— BEGIN Excerpt —

So now Calvin denigrates oil, as if somehow it has less worth or value in and of itself than water? I suppose it is as silly and expected as any of his other numerous false dichotomies.

But if any one alleges that oil is sold for more, I answer, that by this accession of value any good which might otherwise be in it is vitiated, so far is it from being lawful fraudulently to vend this most vile imposture. They betray their impiety by the third reason, when they pretend that a greater increase of virtue is conferred in confirmation than in baptism. By the laying on of hands the apostles dispensed the visible gifts of the Spirit. In what respect does the oil of these men prove its fecundity? 

By scriptural testimony.

But have done with these guides, who cover one sacrilege with many acts of sacrilege. It is a Gordian knot, which it is better to cut than to lose so much labour in untying.

In other words, split off from whatever we disagree with, causing schism. That is Calvin’s and Luther’s and Zwingli’s and the Anabaptists and the English “Reformers'” solution, as if such a thing can be sanctioned to the slightest degree from Holy Scripture, which everywhere condemns division and schism.

12. Argument from the practice of antiquity. Augustine’s view of confirmation.


When they see that the word of God, and everything like plausible argument, fail them, they pretend, as usual, that the observance is of the highest antiquity, and is confirmed by the consent of many ages.

— END Excerpt —
— BEGIN Entries provided —

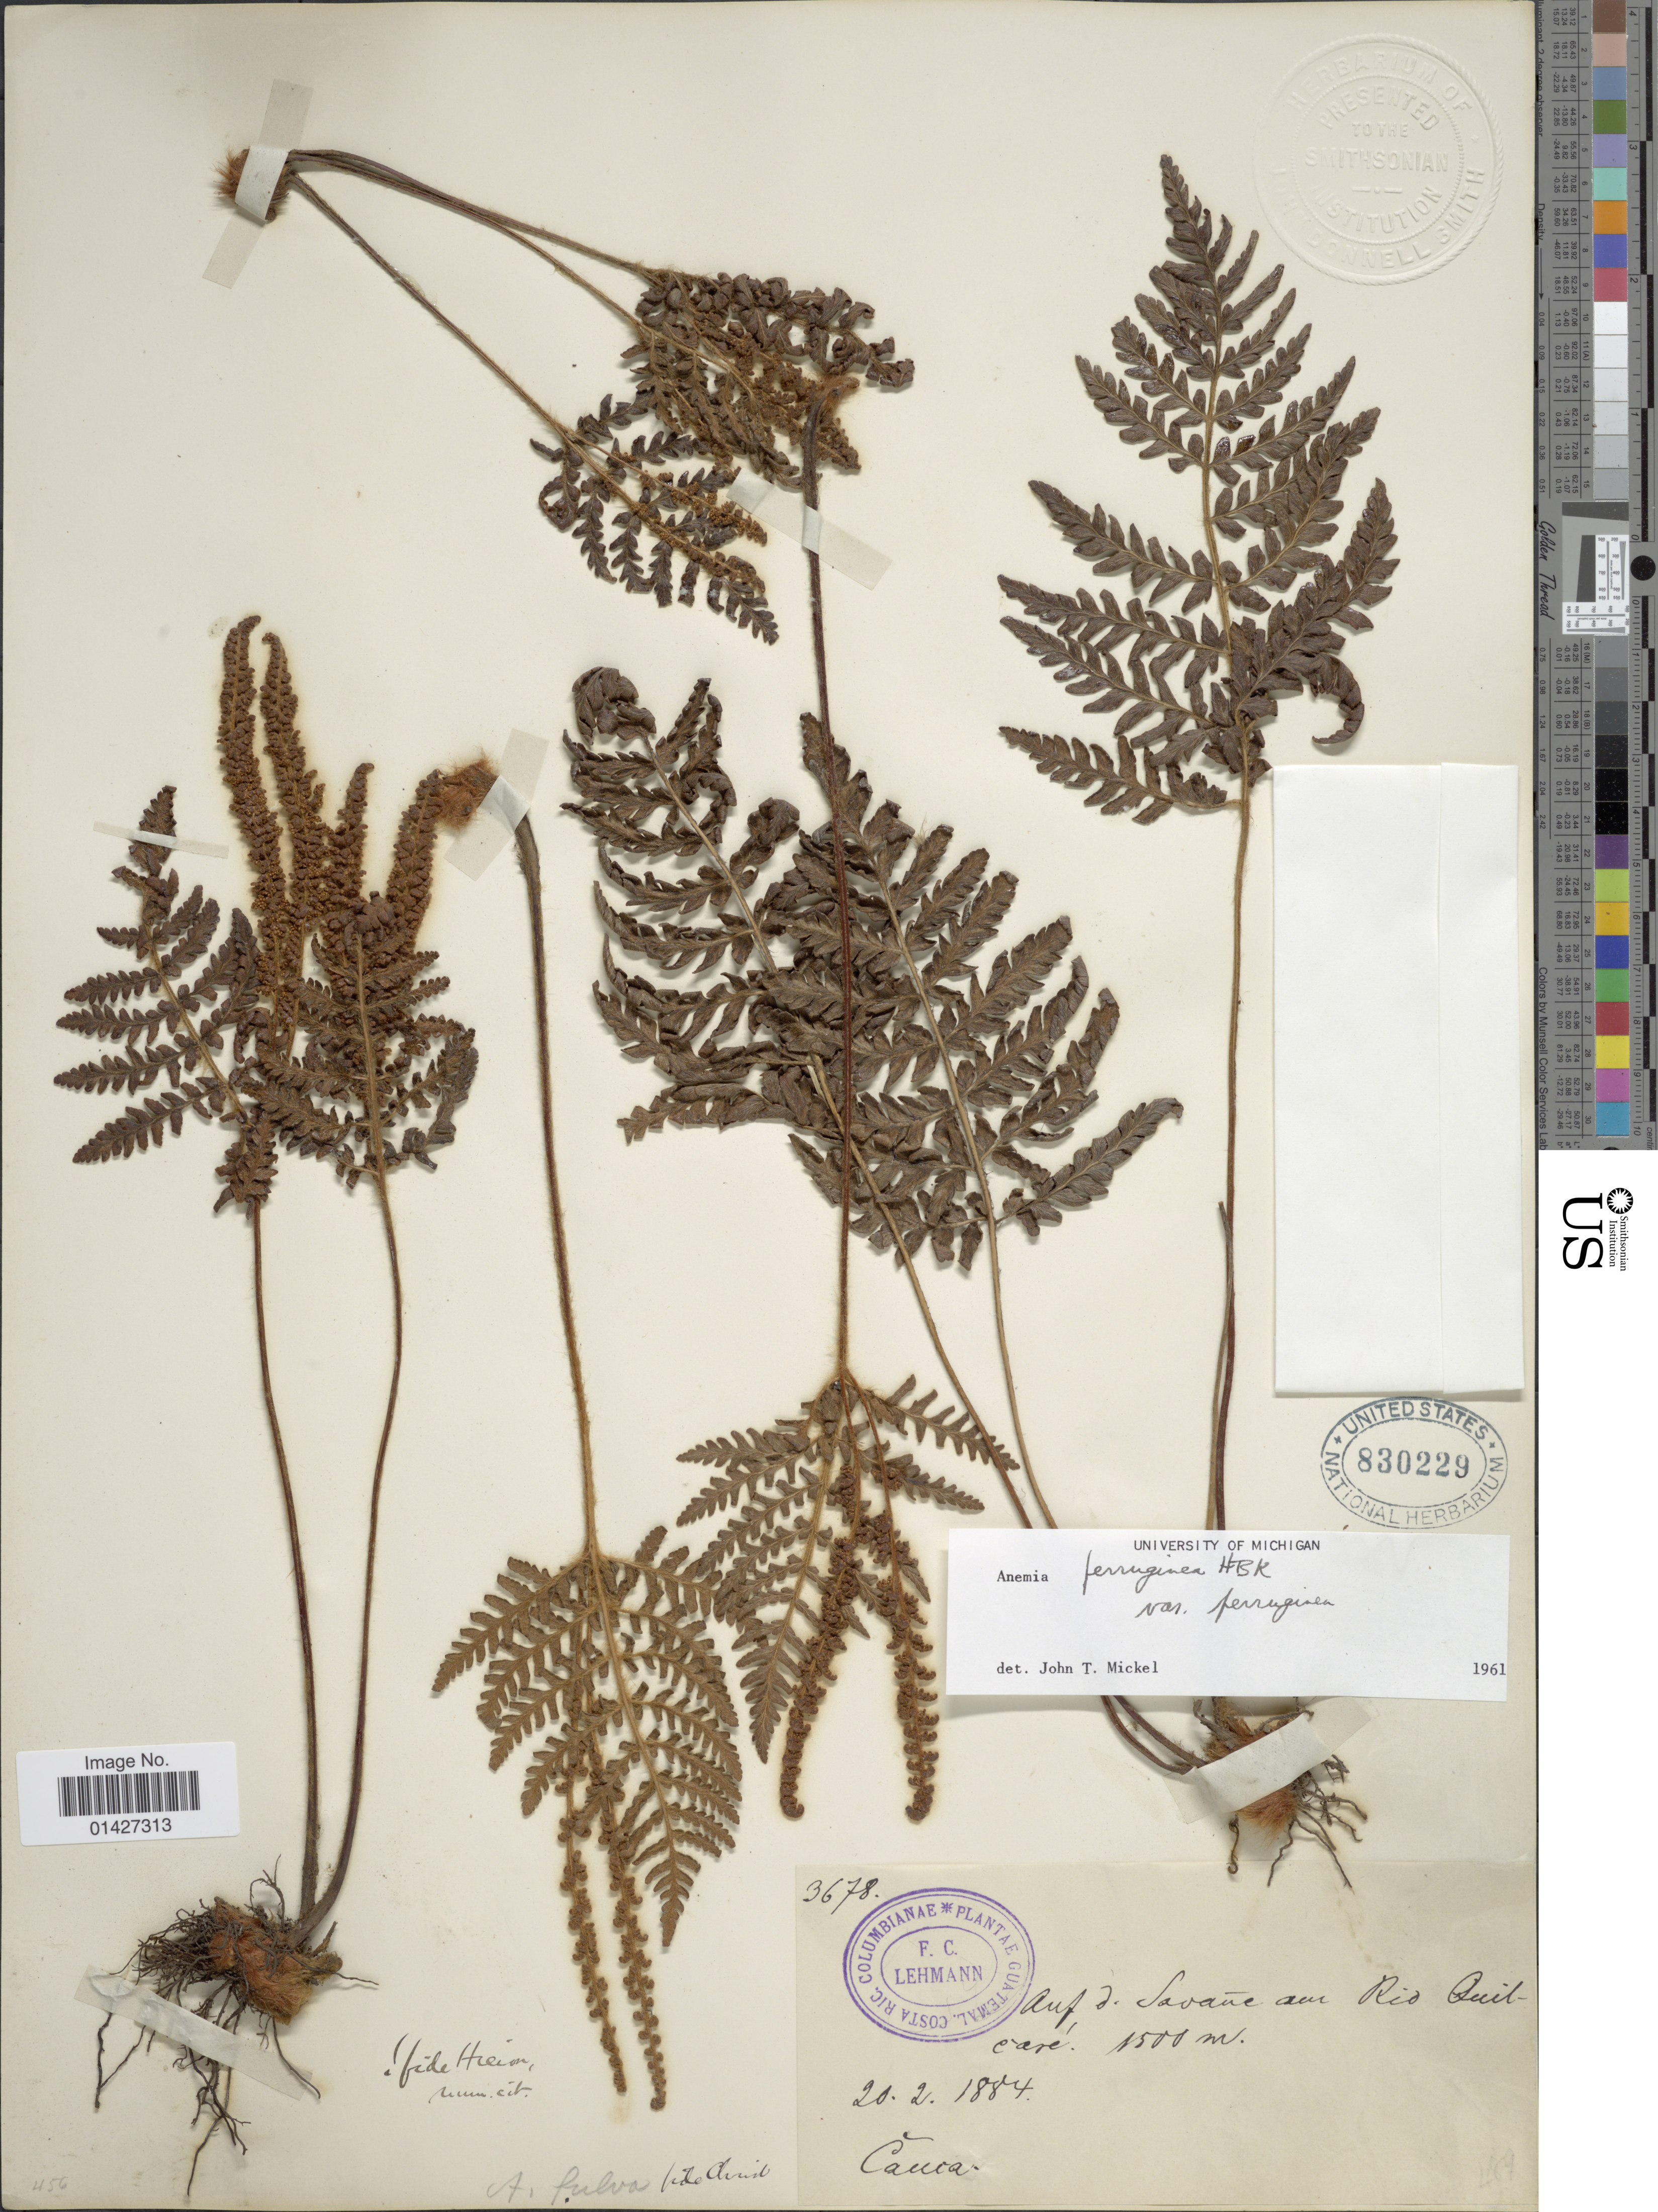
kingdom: Plantae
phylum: Tracheophyta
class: Polypodiopsida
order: Schizaeales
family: Anemiaceae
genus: Anemia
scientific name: Anemia ferruginea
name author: Kunth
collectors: F. C. Lehmann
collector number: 3678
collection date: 1884-02-20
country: Colombia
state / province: Cauca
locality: Auf. d. Savané am Rio Quitcaré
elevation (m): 1500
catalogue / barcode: US 830229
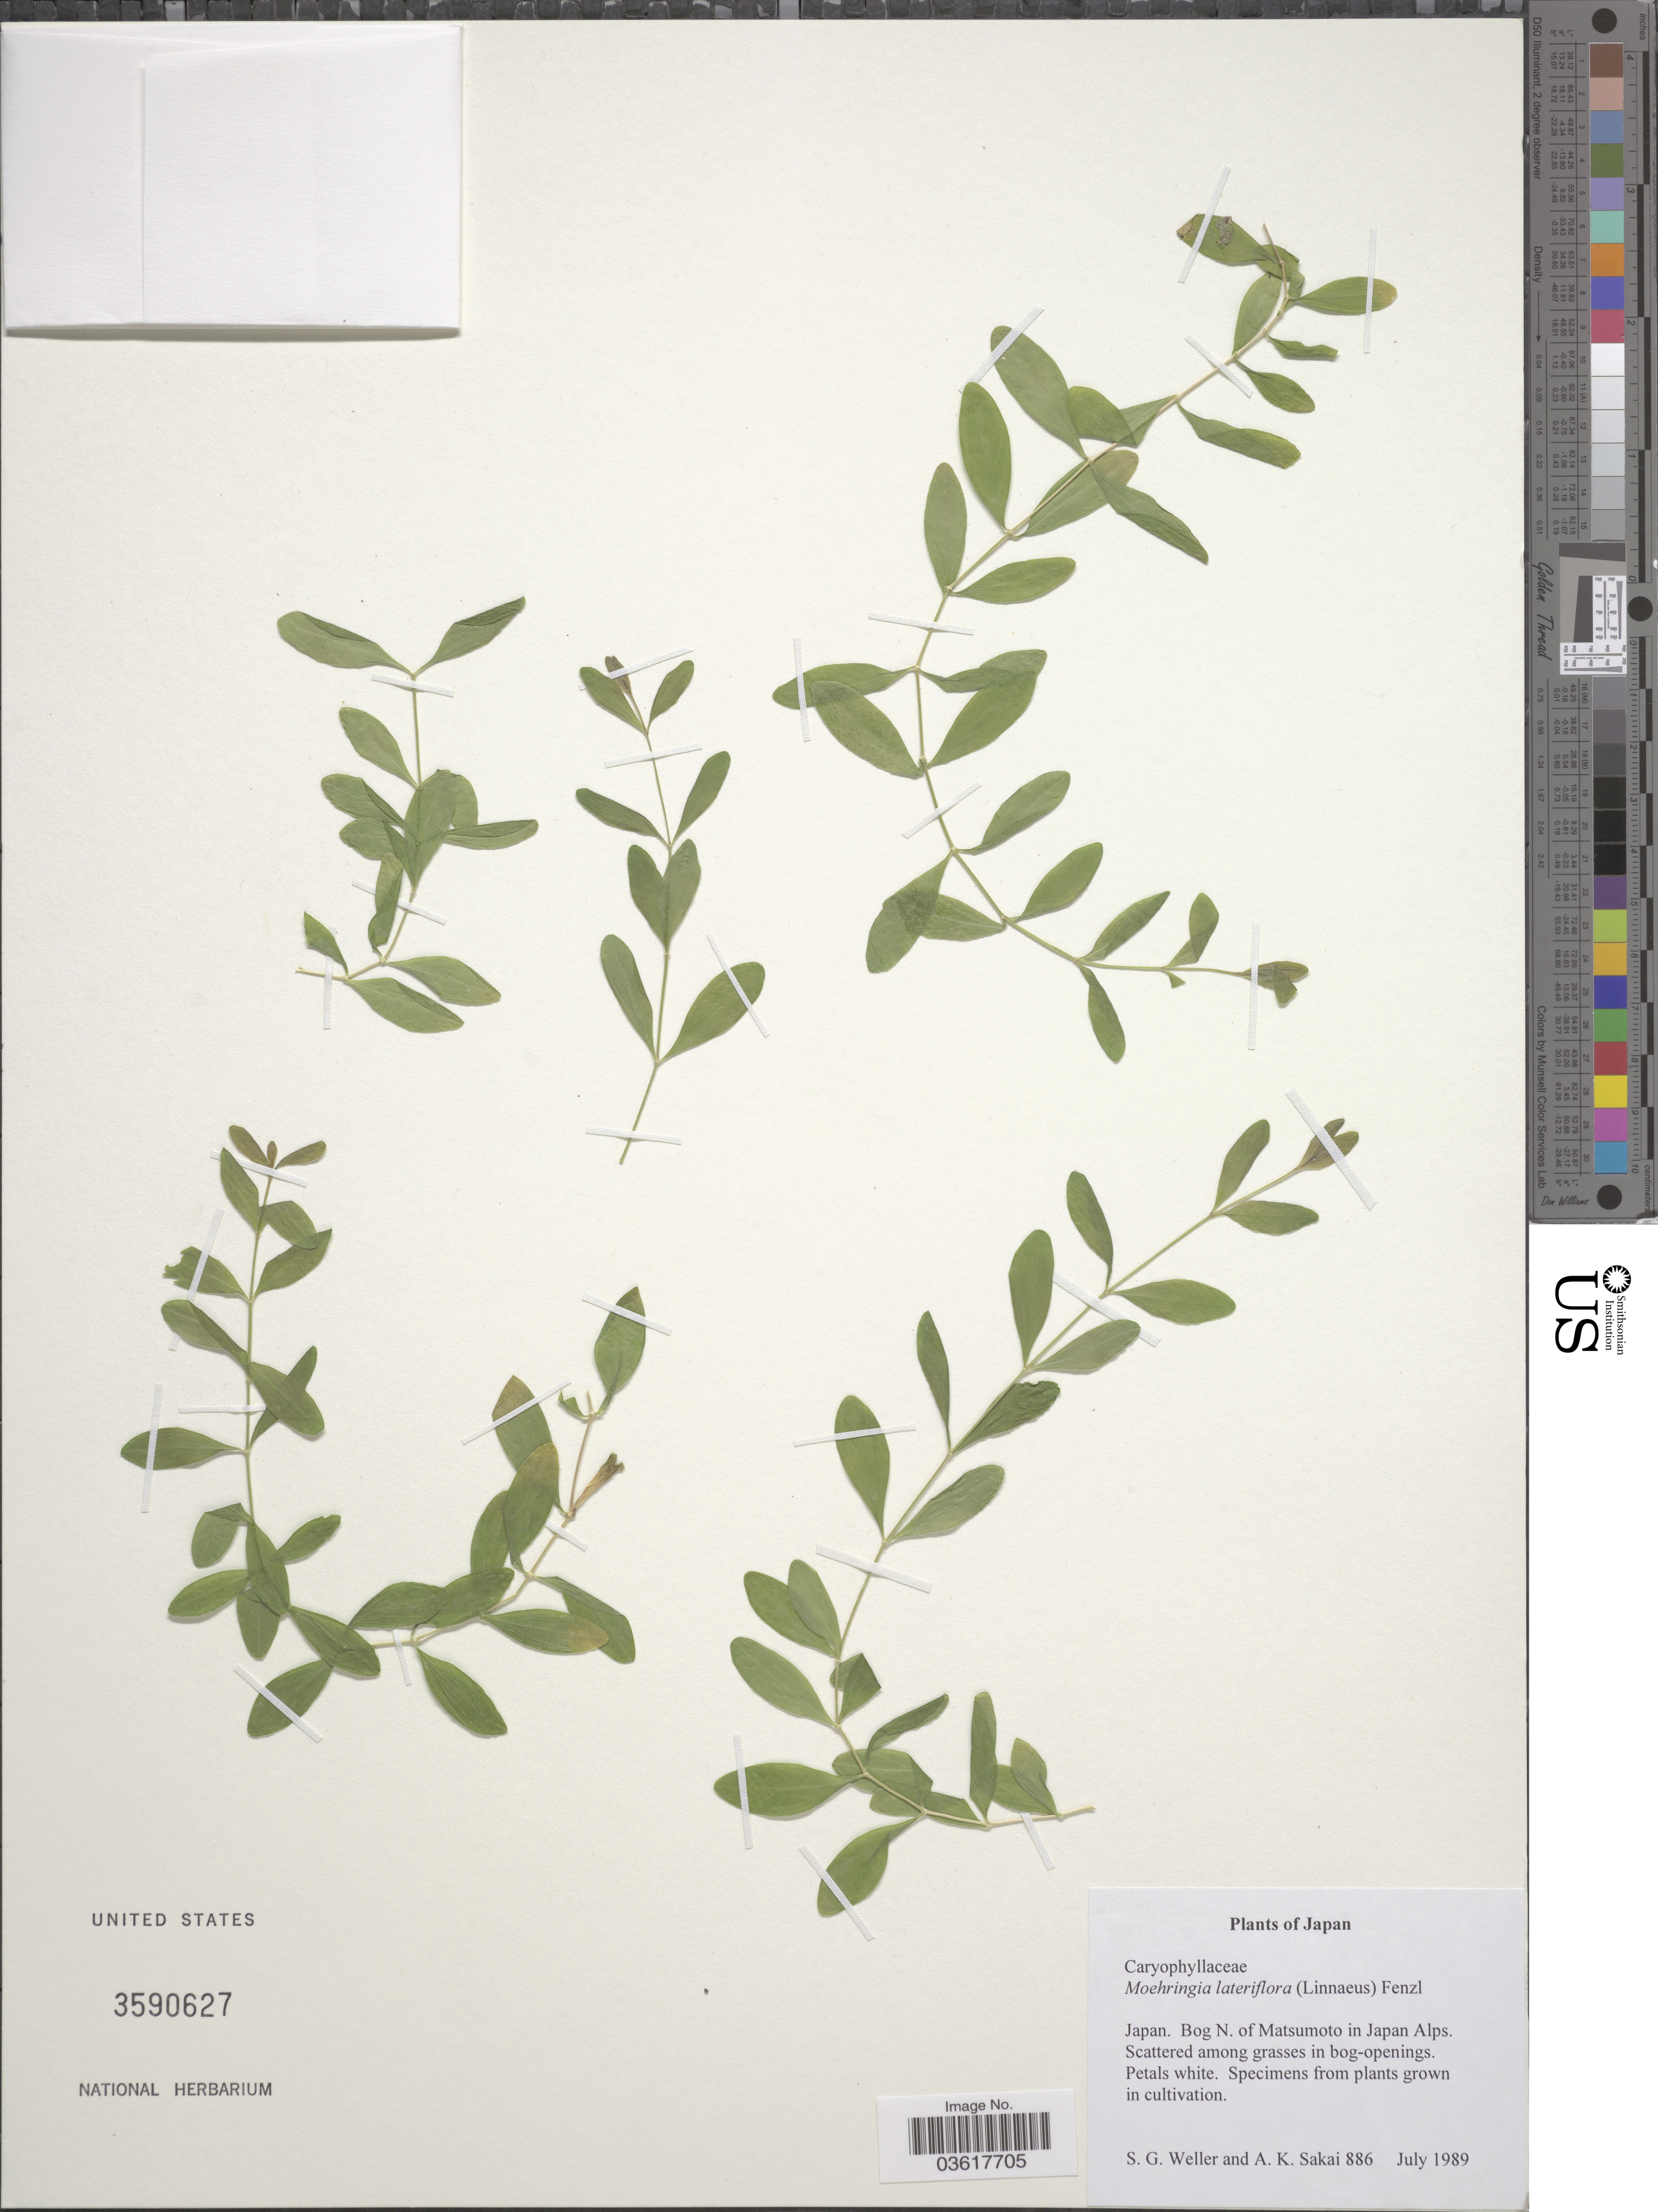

— END Entries provided —

■ **Exercise brief**: Write out the passage above on Calvin and confirmation again, word for word and in full.

■ **Response to the exercise**:
So now Calvin denigrates oil, as if somehow it has less worth or value in and of itself than water? I suppose it is as silly and expected as any of his other numerous false dichotomies.

But if any one alleges that oil is sold for more, I answer, that by this accession of value any good which might otherwise be in it is vitiated, so far is it from being lawful fraudulently to vend this most vile imposture. They betray their impiety by the third reason, when they pretend that a greater increase of virtue is conferred in confirmation than in baptism. By the laying on of hands the apostles dispensed the visible gifts of the Spirit. In what respect does the oil of these men prove its fecundity? 

By scriptural testimony.

But have done with these guides, who cover one sacrilege with many acts of sacrilege. It is a Gordian knot, which it is better to cut than to lose so much labour in untying.

In other words, split off from whatever we disagree with, causing schism. That is Calvin’s and Luther’s and Zwingli’s and the Anabaptists and the English “Reformers'” solution, as if such a thing can be sanctioned to the slightest degree from Holy Scripture, which everywhere condemns division and schism.

12. Argument from the practice of antiquity. Augustine’s view of confirmation.


When they see that the word of God, and everything like plausible argument, fail them, they pretend, as usual, that the observance is of the highest antiquity, and is confirmed by the consent of many ages.